## What you will do
A faithful copy of all the data is required; pictures should not be included.

Records for this task: Begin

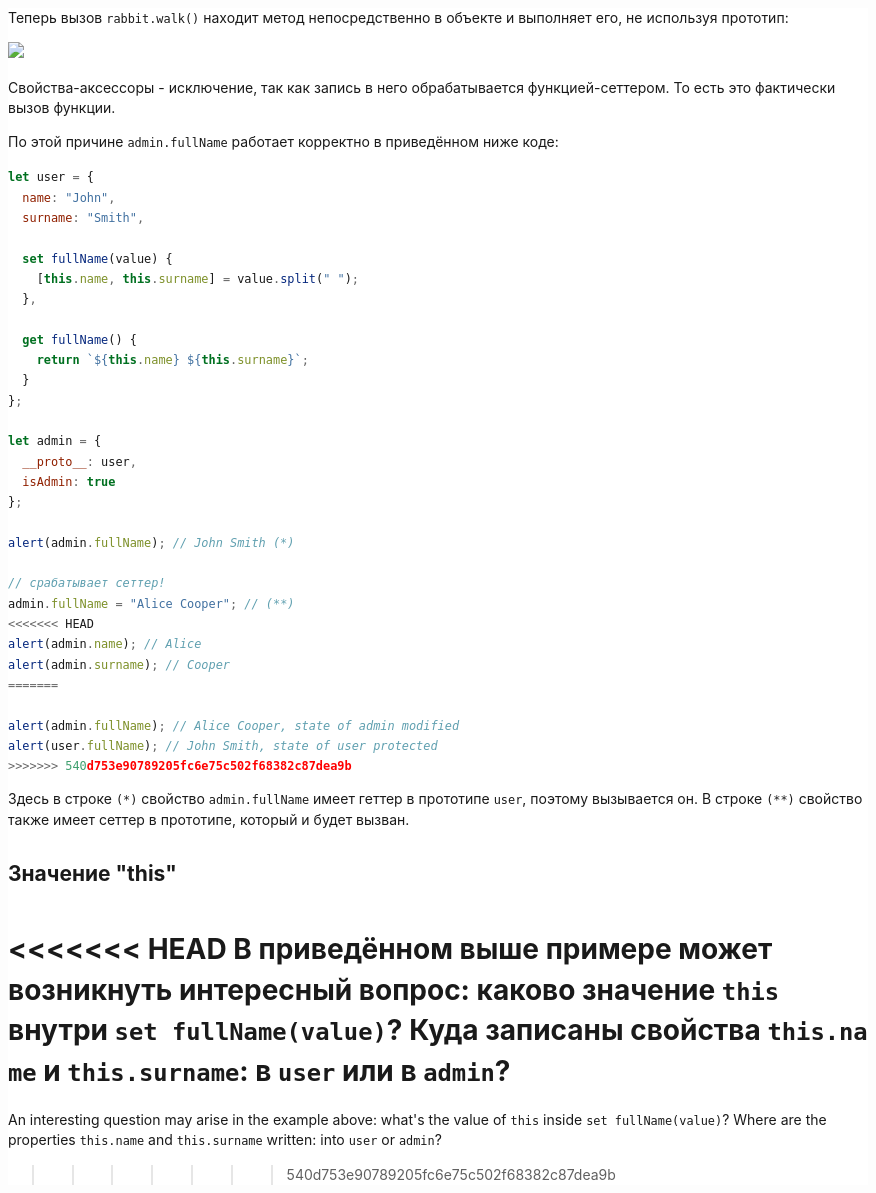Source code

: Теперь вызов `rabbit.walk()` находит метод непосредственно в объекте и выполняет его, не используя прототип:

![](proto-animal-rabbit-walk-2.svg)

Свойства-аксессоры - исключение, так как запись в него обрабатывается функцией-сеттером. То есть это фактически вызов функции.

По этой причине `admin.fullName` работает корректно в приведённом ниже коде:

```js run
let user = {
  name: "John",
  surname: "Smith",

  set fullName(value) {
    [this.name, this.surname] = value.split(" ");
  },

  get fullName() {
    return `${this.name} ${this.surname}`;
  }
};

let admin = {
  __proto__: user,
  isAdmin: true
};

alert(admin.fullName); // John Smith (*)

// срабатывает сеттер!
admin.fullName = "Alice Cooper"; // (**)
<<<<<<< HEAD
alert(admin.name); // Alice
alert(admin.surname); // Cooper
=======

alert(admin.fullName); // Alice Cooper, state of admin modified
alert(user.fullName); // John Smith, state of user protected
>>>>>>> 540d753e90789205fc6e75c502f68382c87dea9b
```

Здесь в строке `(*)` свойство `admin.fullName` имеет геттер в прототипе `user`, поэтому вызывается он. В строке `(**)` свойство также имеет сеттер в прототипе, который и будет вызван.

## Значение "this"

<<<<<<< HEAD
В приведённом выше примере может возникнуть интересный вопрос: каково значение `this` внутри `set fullName(value)`? Куда записаны свойства `this.name` и `this.surname`: в `user` или в `admin`?
=======
An interesting question may arise in the example above: what's the value of `this` inside `set fullName(value)`? Where are the properties `this.name` and `this.surname` written: into `user` or `admin`?
>>>>>>> 540d753e90789205fc6e75c502f68382c87dea9b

Records for this task: End

## Exercise result
Source code

: Теперь вызов `rabbit.walk()` находит метод непосредственно в объекте и выполняет его, не используя прототип:

![](proto-animal-rabbit-walk-2.svg)

Свойства-аксессоры - исключение, так как запись в него обрабатывается функцией-сеттером. То есть это фактически вызов функции.

По этой причине `admin.fullName` работает корректно в приведённом ниже коде:

```js run
let user = {
  name: "John",
  surname: "Smith",

  set fullName(value) {
    [this.name, this.surname] = value.split(" ");
  },

  get fullName() {
    return `${this.name} ${this.surname}`;
  }
};

let admin = {
  __proto__: user,
  isAdmin: true
};

alert(admin.fullName); // John Smith (*)

// срабатывает сеттер!
admin.fullName = "Alice Cooper"; // (**)
<<<<<<< HEAD
alert(admin.name); // Alice
alert(admin.surname); // Cooper
=======

alert(admin.fullName); // Alice Cooper, state of admin modified
alert(user.fullName); // John Smith, state of user protected
>>>>>>> 540d753e90789205fc6e75c502f68382c87dea9b
```

Здесь в строке `(*)` свойство `admin.fullName` имеет геттер в прототипе `user`, поэтому вызывается он. В строке `(**)` свойство также имеет сеттер в прототипе, который и будет вызван.

## Значение "this"

<<<<<<< HEAD
В приведённом выше примере может возникнуть интересный вопрос: каково значение `this` внутри `set fullName(value)`? Куда записаны свойства `this.name` и `this.surname`: в `user` или в `admin`?
=======
An interesting question may arise in the example above: what's the value of `this` inside `set fullName(value)`? Where are the properties `this.name` and `this.surname` written: into `user` or `admin`?
>>>>>>> 540d753e90789205fc6e75c502f68382c87dea9b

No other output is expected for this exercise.